Andrew Clarke could do nothing but watch as his
© Channel 9
Andrew Clarke could do nothing but watch as his life’s work went up in flames.
Incredible vision from the fire front shows how painstakingly difficult fighting a raging bushfire can be.

The Metropolitan Fire Brigade shared footage from Garfield North, 68km southeast of the Melbourne CBD, where the Bunyip State Park fire raged out of control.

"This is what firefighters faced on the ground," the MFB wrote.

Strong, swirling winds carried thick smoke across the path of the blaze as it jumped from tree to tree.

It was more of the same today, despite cooler temperatures. A fire is burning close to the town of Dargo, 350km east of Melbourne where a separate fire is threatening homes and businesses. Residents in Black Snake Creek, Cowa, Dargo, Hawkhurst, Miowera and Peter the Swede have been told it's too late to leave and they must take shelter.

A staff member at the Dargo Hotel told the Herald Sun: "It's like (the fire) is trying to surround us."


Sweeping heavy rain and thunderstorms could both help and hinder fire crews battling blazes across Victoria.

A severe thunderstorm warning has been issued for East Gippsland and North East districts — and could provide much relief to firefighters battling the blaze in Dargo.

The storm will bring strong winds and heavy rains and could lead to flash flooding in some areas.

But those battling the Bunyip fire may not see any relief until early on Wednesday morning, with the cool change predicted to arrive then. With the storms comes the danger of dry lightning which could cause flare ups in areas already affected by the fire — and crews will be on high alert overnight.


Emergency warnings are being updated by the minute as dozens of fires burn across Victoria.

There is currently a Watch and Act alert in place for a bushfire 1.6km south west of Dargo and two other located north west of Dargo.

The fire closest to Dargo has slowed, according to Vic Emergency.

Further warnings have been issued for Billabong, Black Snake Creek, Budgee Budgee, Cowa, Crooked River, Gibbs, Hawkhurst, Howittville, Maguires, Miowera, Peter the Swede, Shepherdson, Talbotville, Waterford, Winchester, Wongungarra.

A bushfire continues to burn out of control 6.5km southeast of Licola. The fire is active on all edges, and has already burnt about 17,000 hectares.
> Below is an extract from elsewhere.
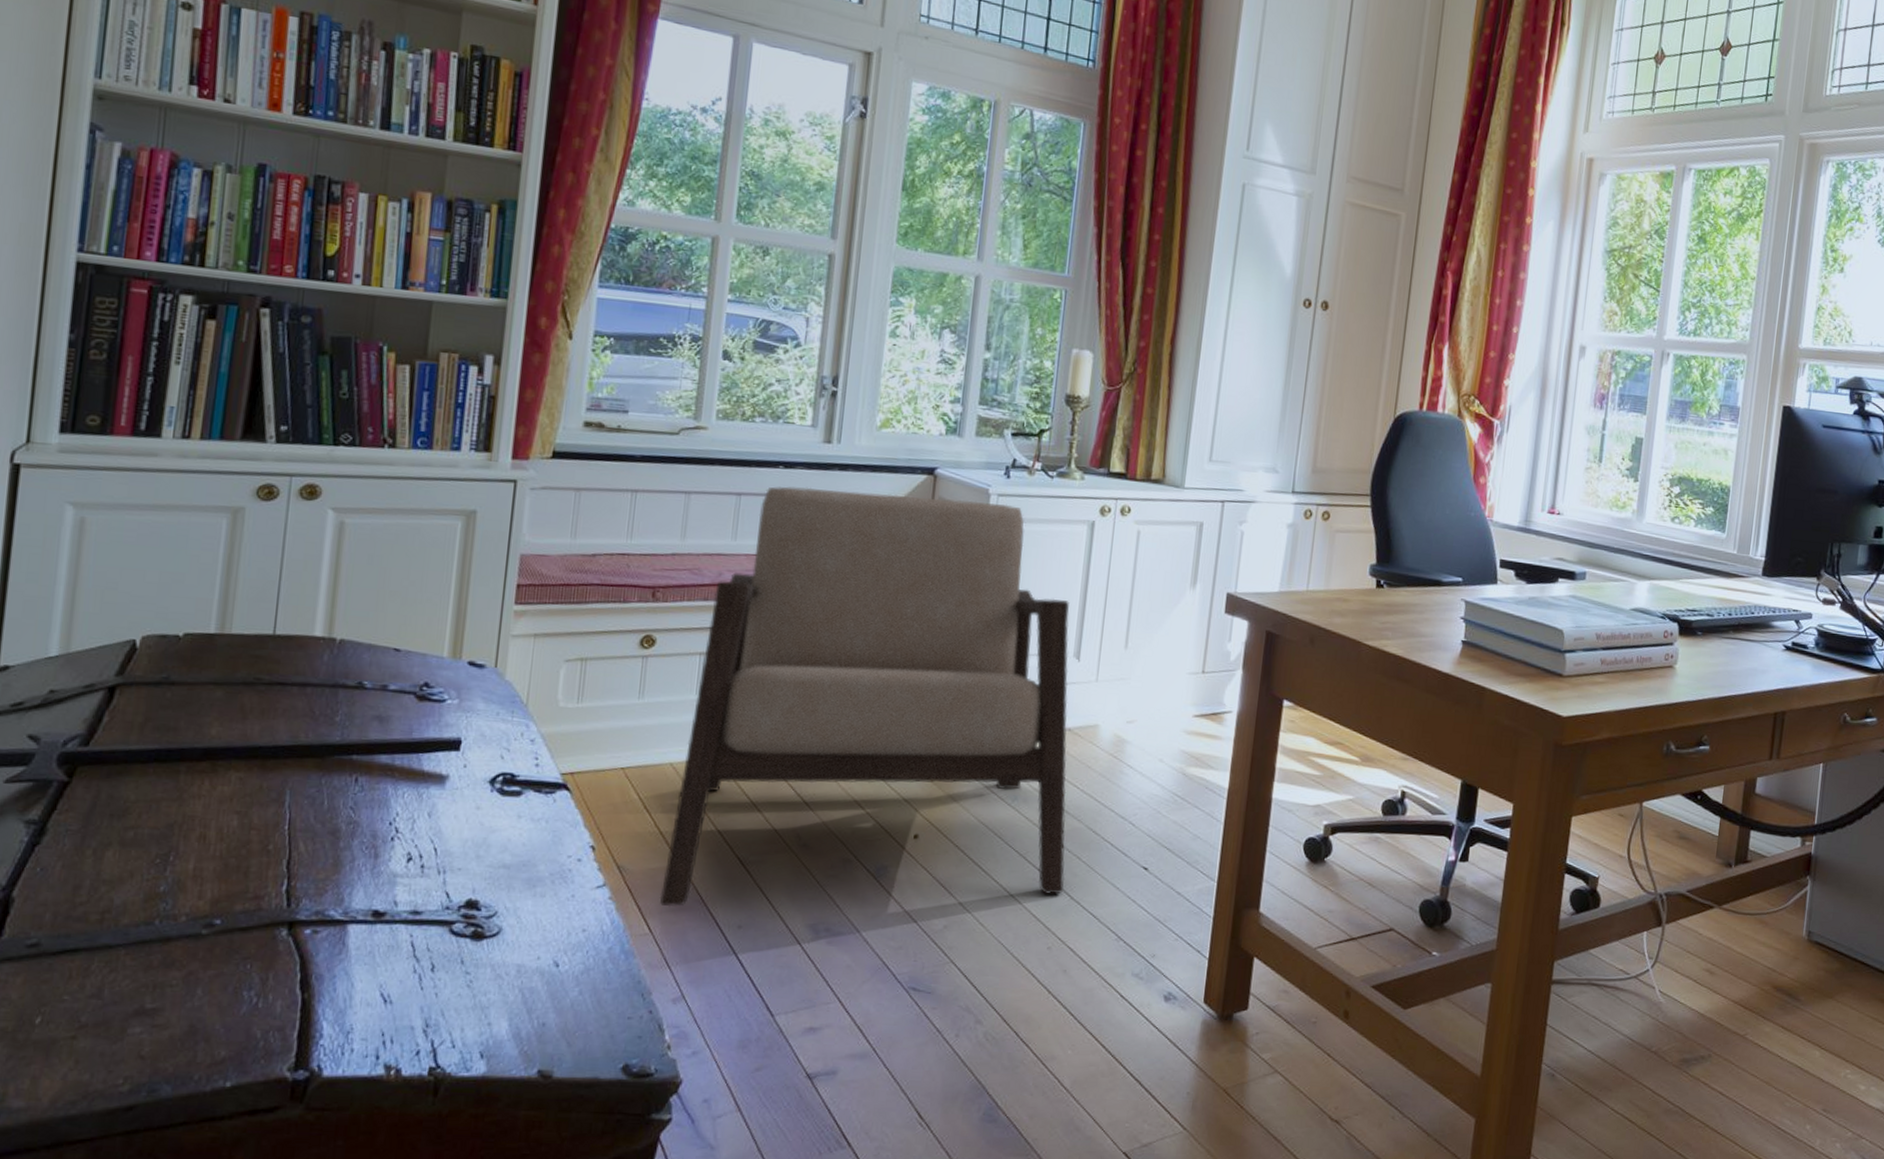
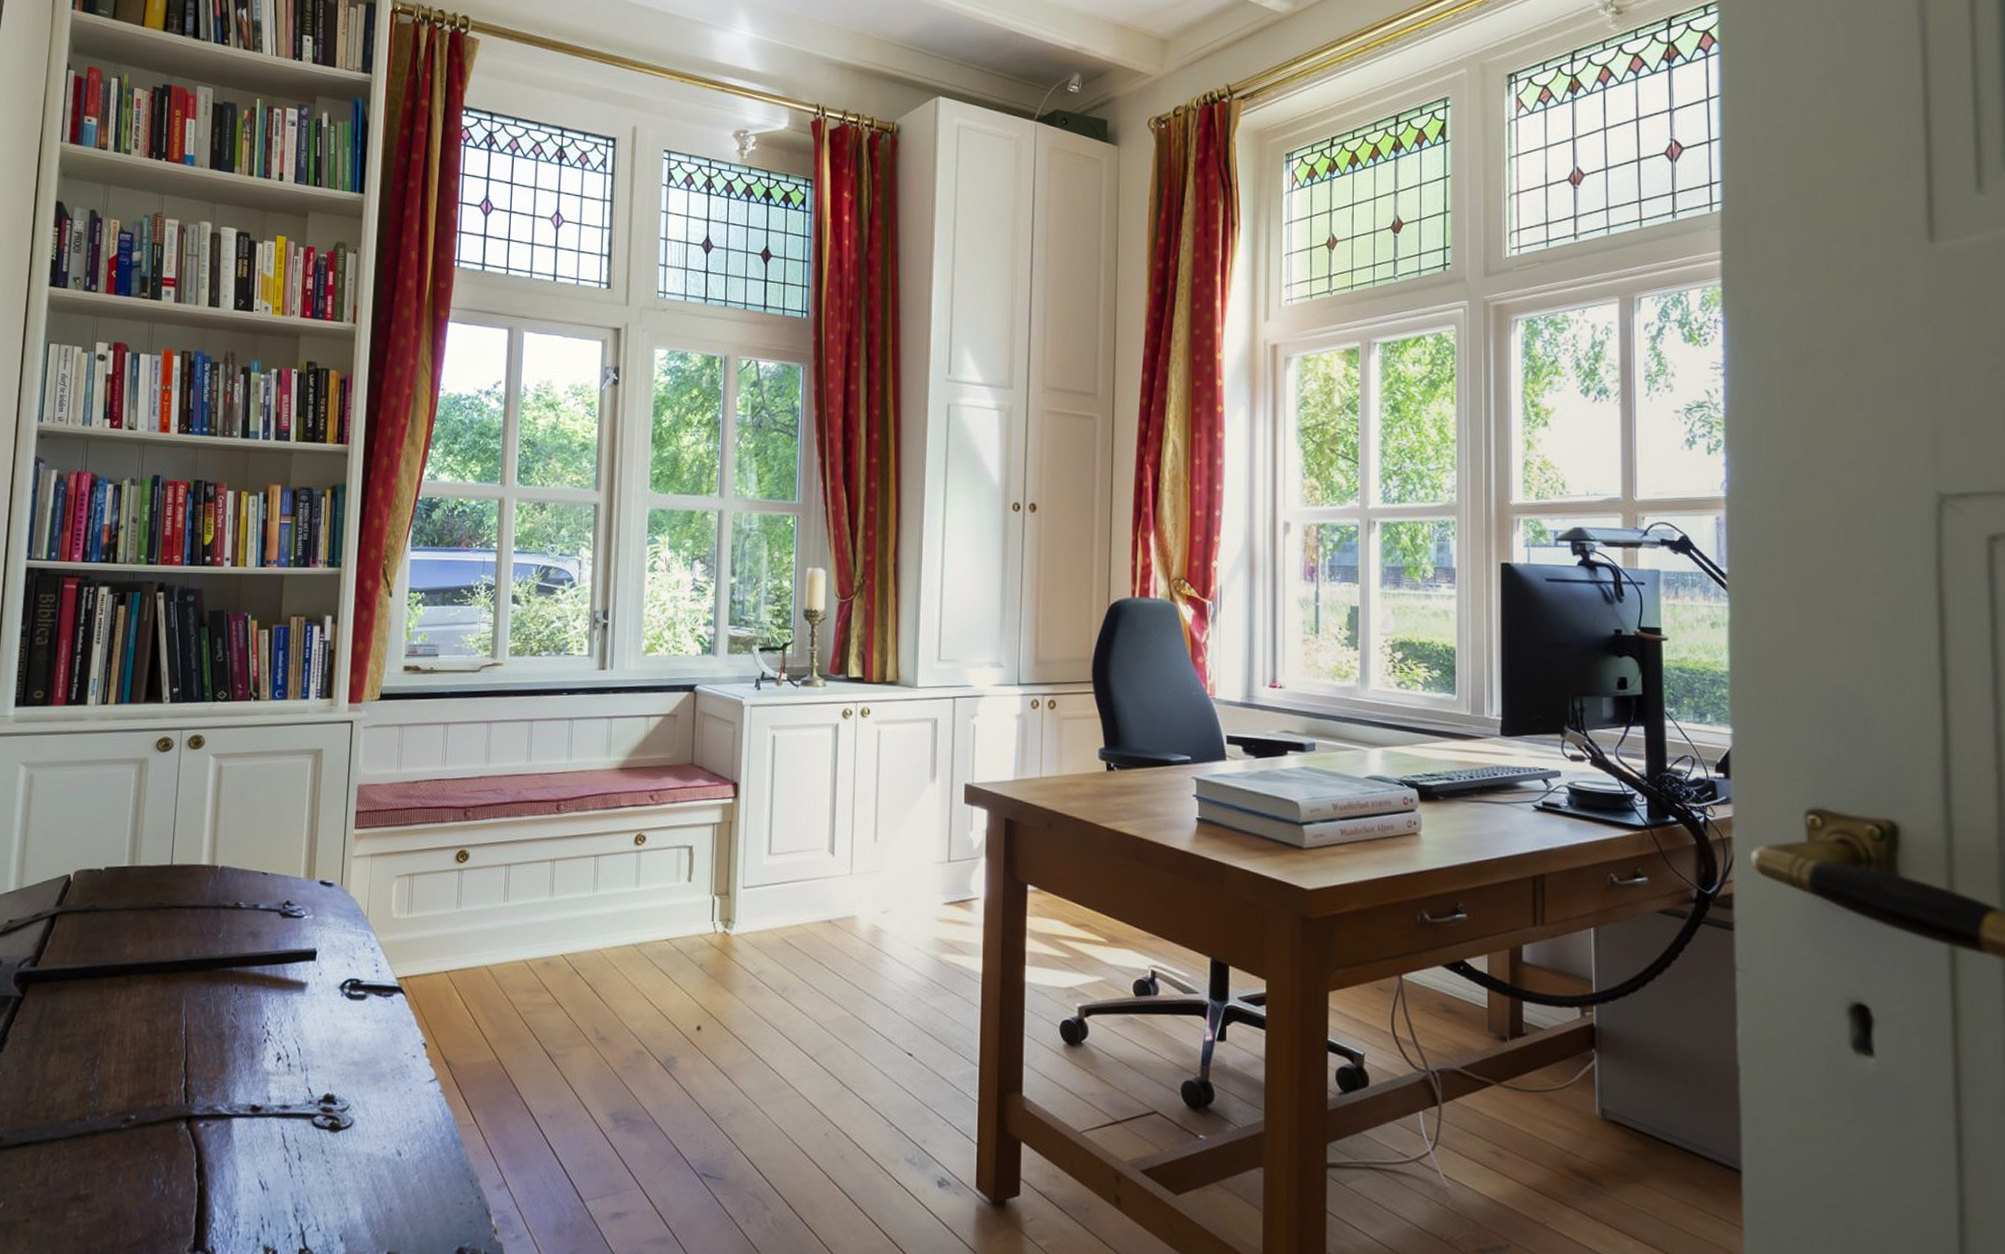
armchair: present [659,486,1070,907] -> none [481,710,836,1099]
Ground crews and machinery are working to build firewalls to protect the township from the encroaching flames. Licola Road has been shut off to all unauthorised people.

A watch and act warning is active for people in Crookayan, Glencairn, Glenfalloch, Licola, Licola North, Sargood and Worrowing.

Firefighters in five vehicles are also responding to a small building fire in Carrums Down.

The fire are Bunyip State park is still burning out of control, travelling in a Westerly direction towards Beenak, Gembrook, Mount Burnett, Nar Nar Goon North, Pakenham Upper, Whites Corner.

These towns have been issued with a Watch and Act alert, and those who have left their homes have been told not to return.

Earlier today a Watch and Act alert was also issued for the areas around Avenel and Tarcome, with the advice that a fire was travelling towards Wicketts Hill Road.

Full information about the affected areas can be obtained by listening to local radio and viewing the Vic Emergency website.


Jinks Creek Winery in Tonimbuk was destroyed
© Stuart McEvoy
Jinks Creek Winery in Tonimbuk was destroyed after a bushfire.
An entire township has been all but "wiped out" by devastating bushfires in Victoria's southeast.

Tonimbuk, which borders Bunyip State Park, was in the direct path of a massive fire that swept through over the weekend.

A map of the area from the Country Fire Authority shows a large section of black over the township.

Herald Sun cartoonist Mark Knight is from Tonimbuk, 70km from the Melbourne CBD. He told 3AW radio this morning that he spent the weekend trying to protect the family property but "the place has just been wiped clean".

Network 10 journalist Candice Wyatt tweeted: "It's believed the township of Tonimbuk has been all but wiped off the map".

At the last census, Tonimbuk was home to 208 people. Winemaker Andrew Clarke is among them.

As bushfires ripped through the region, he could do nothing but stare at a screen in horror and disbelief at what he was watching on live TV.

He was sat at a cafe with other relieved locals, who had managed to escape the inferno engulfing their homes when he saw the aerial footage of his Tonimbuk vineyard explode into a ball of flames.

The Jinks Creek Winery was not just his life's work. It was his family home and also home to his horses.

He'd left it all behind late on Saturday and got out with his wife and kids. Mr Clarke even defied orders to rescue his two dogs, Blue and Pappy. But that was all he could do.

"We're homeless," Mr Clarke told The Australian, bleakly, after watching his life's work go up in flames.

"It's gone, the house too, it's all gone. We've got horses, they're probably dead."

He told The Age he was the first winemaker to plant a vineyard in West Gippsland in the 1970s after he received the second-ever winemaking scholarship from the Victorian Wine Industry Association in 1979.